**CONSIGNE**. Reproduisez tel quel le passage du texte sur la mort de Pierre Mortreux qui va de « La lettre inachevée » jusqu'à « une lettre inachevée. ».

**EXTRAIT DU TEXTE**.
┌──

11 Fév

« J’apprends ce matin à Paris la mort de Pierre » Léon Mortreux

Terrible nouvelle, triste lettre ce 11 février 1915 !

Léon Mortreux est brisé par ce qu’il vient d’apprendre. Son jeune frère Pierre Mortreux est mort à la guerre. Pierre avait 25 ans.

Ce 11 février 1915, Léon Mortreux apprend la tragique nouvelle par les services de l’armée à Paris. Pierre Mortreux a été tué à la bataille de Steinbach le 4 janvier 1915 … il y a déjà plus d’un mois.

Pierre Mortreux tué à Steinbach le 4 janvier 1915

Pierre Mortreux tué à Steinbach le 4 janvier 1915

La lettre inachevée de Léon Mortreux 

En cantonnement à Fontainebleau le 3 février 1915, Léon Mortreux avait commencé une lettre pour son oncle Fernand Bar … une lettre inachevée.

└──

**EXTRAITS DES LIGNES**.
┌──

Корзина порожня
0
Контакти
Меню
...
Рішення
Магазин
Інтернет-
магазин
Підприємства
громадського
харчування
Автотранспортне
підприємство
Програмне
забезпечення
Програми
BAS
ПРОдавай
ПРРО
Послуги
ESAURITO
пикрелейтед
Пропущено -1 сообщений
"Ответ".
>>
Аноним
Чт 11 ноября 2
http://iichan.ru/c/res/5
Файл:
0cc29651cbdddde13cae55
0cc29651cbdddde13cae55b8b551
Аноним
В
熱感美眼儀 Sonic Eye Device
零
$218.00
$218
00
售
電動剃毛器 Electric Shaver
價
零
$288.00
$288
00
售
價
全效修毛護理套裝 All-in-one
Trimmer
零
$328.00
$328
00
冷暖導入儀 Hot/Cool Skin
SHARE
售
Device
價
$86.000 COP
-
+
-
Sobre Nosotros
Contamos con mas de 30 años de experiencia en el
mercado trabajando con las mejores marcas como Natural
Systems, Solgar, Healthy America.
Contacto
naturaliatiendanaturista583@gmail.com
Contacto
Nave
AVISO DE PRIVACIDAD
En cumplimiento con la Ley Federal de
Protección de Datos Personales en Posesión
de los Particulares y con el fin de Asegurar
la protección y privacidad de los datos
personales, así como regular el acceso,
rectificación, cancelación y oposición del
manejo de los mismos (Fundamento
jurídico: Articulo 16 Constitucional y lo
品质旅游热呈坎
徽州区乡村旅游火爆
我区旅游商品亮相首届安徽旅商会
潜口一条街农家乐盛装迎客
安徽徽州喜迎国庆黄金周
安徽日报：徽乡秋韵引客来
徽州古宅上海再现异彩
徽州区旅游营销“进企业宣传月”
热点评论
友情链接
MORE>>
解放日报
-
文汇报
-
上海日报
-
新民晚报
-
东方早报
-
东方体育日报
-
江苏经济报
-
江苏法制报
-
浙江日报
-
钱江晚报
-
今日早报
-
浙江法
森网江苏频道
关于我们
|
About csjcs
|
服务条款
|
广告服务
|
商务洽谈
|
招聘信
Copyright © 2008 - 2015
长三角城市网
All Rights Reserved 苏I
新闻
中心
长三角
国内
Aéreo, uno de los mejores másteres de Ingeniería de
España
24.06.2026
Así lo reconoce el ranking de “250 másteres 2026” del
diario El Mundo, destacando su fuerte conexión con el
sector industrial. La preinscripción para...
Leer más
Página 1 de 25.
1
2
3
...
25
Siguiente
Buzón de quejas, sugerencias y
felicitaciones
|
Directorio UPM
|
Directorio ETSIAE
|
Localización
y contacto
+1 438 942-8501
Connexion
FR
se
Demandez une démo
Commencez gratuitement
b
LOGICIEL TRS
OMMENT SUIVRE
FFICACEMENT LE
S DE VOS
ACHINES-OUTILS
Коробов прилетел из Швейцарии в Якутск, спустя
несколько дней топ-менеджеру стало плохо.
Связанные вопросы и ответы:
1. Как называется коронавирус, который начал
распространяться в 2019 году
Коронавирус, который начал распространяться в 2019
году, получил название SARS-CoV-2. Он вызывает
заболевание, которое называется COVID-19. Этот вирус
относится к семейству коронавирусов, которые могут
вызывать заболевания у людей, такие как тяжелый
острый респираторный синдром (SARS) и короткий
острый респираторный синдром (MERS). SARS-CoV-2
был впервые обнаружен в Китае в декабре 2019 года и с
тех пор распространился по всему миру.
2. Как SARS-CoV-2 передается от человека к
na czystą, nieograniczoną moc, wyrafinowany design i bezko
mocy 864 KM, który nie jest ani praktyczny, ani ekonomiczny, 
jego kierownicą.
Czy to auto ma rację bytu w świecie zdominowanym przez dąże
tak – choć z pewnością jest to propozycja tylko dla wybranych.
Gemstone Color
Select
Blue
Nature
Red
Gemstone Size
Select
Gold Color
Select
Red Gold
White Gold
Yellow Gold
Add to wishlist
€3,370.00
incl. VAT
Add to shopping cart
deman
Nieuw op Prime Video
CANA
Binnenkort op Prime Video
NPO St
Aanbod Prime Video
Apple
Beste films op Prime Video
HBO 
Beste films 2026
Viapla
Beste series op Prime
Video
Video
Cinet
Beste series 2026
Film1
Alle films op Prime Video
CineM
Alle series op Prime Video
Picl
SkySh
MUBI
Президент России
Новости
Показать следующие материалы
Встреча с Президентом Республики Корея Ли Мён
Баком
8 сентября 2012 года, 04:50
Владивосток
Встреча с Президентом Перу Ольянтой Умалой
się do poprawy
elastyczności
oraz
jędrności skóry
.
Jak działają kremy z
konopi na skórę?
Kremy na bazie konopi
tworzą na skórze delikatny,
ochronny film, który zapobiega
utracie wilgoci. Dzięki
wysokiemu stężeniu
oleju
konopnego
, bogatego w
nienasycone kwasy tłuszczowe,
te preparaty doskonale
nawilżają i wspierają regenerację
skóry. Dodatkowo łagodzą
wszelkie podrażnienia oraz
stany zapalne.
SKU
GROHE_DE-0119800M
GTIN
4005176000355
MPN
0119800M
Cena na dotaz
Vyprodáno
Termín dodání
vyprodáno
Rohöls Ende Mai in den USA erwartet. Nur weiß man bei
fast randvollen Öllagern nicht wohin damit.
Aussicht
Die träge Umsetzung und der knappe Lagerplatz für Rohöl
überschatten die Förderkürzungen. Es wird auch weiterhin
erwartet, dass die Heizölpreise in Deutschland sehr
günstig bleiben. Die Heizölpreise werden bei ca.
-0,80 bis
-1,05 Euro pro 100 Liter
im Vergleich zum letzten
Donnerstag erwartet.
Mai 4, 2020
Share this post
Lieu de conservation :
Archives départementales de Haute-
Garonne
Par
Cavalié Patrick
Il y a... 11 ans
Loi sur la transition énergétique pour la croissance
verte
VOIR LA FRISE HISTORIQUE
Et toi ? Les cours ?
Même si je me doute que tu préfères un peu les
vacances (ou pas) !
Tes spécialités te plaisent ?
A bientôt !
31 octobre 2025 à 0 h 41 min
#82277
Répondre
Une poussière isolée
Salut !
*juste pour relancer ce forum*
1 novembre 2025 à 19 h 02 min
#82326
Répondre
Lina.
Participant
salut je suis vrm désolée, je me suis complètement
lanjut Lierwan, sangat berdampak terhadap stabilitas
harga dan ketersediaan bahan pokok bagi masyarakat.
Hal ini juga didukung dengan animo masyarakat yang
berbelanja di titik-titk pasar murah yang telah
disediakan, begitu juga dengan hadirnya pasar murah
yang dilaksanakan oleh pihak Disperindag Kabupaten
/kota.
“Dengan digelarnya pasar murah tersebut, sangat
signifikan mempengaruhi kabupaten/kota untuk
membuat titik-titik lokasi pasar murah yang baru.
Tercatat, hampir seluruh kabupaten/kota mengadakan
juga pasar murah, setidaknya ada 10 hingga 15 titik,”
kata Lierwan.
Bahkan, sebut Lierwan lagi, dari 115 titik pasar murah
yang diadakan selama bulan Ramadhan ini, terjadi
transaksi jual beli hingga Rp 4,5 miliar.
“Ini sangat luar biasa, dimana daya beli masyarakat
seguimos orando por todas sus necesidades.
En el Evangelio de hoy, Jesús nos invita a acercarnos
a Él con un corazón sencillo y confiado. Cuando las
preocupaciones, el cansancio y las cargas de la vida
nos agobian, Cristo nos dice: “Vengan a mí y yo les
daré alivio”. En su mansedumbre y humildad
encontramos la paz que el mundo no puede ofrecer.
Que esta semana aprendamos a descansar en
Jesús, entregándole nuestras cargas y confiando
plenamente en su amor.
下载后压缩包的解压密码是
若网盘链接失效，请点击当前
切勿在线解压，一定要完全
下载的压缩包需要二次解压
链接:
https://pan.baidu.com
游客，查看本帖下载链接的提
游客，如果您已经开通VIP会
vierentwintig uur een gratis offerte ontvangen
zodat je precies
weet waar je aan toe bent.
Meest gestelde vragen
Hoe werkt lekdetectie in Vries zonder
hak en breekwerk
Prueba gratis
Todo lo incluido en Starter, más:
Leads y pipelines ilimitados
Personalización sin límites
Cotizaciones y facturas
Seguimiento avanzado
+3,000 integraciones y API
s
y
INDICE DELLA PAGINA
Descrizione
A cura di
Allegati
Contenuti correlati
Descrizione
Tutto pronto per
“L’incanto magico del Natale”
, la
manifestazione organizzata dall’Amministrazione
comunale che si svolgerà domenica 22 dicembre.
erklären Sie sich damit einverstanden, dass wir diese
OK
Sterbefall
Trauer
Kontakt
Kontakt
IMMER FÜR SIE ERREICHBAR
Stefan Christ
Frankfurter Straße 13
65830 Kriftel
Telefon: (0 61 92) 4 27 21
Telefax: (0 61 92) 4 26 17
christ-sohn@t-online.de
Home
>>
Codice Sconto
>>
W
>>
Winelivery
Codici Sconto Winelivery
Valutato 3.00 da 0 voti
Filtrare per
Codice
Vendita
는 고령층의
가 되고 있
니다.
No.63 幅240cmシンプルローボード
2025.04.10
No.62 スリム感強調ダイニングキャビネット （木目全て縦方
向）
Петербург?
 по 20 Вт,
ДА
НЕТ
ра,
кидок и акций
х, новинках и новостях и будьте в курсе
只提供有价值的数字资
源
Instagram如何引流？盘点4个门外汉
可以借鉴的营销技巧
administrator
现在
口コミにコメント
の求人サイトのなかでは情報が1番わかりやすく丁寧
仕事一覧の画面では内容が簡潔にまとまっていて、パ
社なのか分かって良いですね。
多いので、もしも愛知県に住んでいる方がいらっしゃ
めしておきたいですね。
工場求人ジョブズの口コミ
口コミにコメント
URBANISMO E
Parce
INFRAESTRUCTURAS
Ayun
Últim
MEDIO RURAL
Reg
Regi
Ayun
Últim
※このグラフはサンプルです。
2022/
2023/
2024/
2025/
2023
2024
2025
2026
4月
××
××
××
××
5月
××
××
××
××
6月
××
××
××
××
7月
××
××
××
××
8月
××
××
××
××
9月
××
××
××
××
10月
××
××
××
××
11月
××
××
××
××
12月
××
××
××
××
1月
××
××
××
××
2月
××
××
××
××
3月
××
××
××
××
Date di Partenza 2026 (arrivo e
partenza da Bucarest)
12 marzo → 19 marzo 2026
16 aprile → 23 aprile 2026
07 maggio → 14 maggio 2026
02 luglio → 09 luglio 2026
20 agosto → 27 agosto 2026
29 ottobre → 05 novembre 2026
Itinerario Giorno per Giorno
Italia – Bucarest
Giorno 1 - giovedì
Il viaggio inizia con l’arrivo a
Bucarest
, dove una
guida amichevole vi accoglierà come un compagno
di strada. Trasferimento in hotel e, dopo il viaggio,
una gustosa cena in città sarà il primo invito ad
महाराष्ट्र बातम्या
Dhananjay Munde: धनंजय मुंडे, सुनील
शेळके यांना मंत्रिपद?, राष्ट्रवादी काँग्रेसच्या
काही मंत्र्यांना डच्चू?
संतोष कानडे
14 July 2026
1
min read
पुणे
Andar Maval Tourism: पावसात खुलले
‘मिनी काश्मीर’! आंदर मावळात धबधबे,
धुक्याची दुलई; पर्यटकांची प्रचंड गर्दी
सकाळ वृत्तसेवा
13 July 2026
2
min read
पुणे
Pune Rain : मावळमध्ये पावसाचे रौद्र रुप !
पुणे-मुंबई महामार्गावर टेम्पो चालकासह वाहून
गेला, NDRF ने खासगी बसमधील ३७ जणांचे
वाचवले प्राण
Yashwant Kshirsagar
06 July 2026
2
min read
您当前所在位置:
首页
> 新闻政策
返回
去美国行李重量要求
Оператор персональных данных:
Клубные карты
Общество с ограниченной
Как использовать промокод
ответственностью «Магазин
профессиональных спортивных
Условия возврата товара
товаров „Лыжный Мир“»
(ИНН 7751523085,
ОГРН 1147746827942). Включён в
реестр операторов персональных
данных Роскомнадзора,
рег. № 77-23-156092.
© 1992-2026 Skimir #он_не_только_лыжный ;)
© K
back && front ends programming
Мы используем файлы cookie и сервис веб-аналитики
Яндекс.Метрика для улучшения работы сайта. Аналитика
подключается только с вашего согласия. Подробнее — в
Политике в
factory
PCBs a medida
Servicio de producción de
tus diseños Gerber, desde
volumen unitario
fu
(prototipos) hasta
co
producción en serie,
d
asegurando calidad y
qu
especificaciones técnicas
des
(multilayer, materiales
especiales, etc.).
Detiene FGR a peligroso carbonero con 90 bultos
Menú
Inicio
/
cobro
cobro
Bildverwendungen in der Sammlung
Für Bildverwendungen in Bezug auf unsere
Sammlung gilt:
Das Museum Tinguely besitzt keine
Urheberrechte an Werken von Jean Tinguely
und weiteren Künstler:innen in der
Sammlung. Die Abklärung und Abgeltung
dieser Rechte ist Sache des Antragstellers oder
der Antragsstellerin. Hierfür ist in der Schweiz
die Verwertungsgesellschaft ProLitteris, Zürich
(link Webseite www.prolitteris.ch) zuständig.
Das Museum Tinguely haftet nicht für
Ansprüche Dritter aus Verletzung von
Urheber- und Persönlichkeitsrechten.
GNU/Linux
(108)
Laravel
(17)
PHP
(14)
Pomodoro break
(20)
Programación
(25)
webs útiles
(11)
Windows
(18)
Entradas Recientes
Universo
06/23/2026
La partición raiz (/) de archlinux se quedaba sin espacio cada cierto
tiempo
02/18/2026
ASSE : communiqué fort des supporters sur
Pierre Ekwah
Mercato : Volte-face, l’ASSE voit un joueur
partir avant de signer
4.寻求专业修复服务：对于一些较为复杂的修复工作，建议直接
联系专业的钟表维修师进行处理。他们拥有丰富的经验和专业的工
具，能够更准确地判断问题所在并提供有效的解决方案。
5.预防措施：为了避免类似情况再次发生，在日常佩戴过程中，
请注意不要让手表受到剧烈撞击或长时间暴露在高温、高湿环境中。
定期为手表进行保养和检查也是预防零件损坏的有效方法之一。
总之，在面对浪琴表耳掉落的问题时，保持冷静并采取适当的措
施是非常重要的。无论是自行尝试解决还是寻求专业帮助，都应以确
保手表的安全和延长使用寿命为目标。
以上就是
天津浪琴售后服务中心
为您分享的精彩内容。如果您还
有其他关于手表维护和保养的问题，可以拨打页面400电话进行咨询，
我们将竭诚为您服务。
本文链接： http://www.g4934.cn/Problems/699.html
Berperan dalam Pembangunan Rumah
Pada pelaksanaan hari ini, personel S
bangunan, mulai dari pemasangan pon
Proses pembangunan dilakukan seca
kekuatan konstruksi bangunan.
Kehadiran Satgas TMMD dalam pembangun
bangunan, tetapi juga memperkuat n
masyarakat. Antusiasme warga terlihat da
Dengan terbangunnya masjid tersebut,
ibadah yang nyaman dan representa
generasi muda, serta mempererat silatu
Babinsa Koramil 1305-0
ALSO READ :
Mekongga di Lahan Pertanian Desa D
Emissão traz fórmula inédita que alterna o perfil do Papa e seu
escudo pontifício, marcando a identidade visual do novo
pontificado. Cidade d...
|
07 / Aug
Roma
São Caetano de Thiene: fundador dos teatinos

└──

**RÉPONSE**.
La lettre inachevée de Léon Mortreux 

En cantonnement à Fontainebleau le 3 février 1915, Léon Mortreux avait commencé une lettre pour son oncle Fernand Bar … une lettre inachevée.